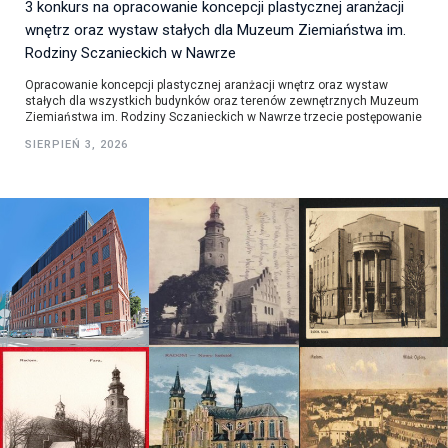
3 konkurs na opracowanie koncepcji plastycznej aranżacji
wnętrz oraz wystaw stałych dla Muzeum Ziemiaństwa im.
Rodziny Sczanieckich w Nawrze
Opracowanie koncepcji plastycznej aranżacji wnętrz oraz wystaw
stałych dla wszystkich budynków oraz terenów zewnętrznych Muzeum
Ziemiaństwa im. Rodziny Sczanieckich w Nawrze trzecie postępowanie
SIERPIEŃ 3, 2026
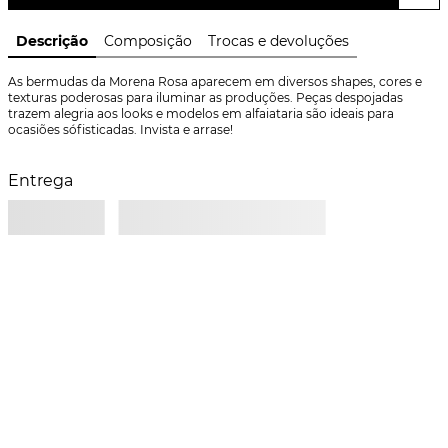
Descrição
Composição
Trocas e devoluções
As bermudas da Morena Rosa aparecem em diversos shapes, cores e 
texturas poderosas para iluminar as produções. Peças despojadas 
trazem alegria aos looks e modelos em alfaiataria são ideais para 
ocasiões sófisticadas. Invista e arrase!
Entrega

****

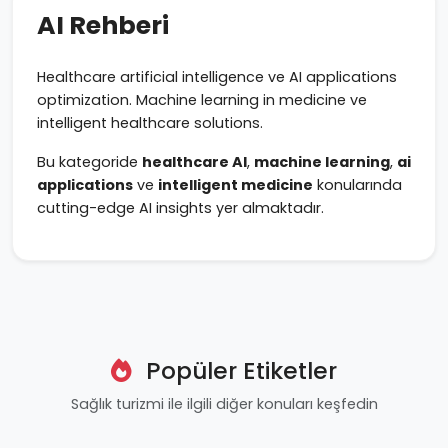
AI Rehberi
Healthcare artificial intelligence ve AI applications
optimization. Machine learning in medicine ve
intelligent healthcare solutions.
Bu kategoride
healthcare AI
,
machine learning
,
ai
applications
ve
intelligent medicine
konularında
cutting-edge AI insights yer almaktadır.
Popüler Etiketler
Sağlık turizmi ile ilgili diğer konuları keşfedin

****

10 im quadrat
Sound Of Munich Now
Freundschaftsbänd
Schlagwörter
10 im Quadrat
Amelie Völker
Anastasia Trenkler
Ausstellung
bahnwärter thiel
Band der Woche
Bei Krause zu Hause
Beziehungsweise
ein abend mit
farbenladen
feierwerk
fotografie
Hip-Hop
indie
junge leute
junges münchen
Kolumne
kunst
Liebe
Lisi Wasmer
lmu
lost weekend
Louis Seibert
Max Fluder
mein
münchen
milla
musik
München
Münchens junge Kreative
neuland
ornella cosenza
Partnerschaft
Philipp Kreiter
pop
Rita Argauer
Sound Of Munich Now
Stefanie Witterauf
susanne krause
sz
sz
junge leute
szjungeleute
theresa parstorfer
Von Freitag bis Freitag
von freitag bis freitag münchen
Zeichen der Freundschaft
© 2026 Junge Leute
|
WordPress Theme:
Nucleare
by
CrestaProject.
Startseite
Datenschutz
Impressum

****

_To-do item_
Return each line in the records that holds the string "aranżacji".

_The completed task_
3 konkurs na opracowanie koncepcji plastycznej aranżacji
Opracowanie koncepcji plastycznej aranżacji wnętrz oraz wystaw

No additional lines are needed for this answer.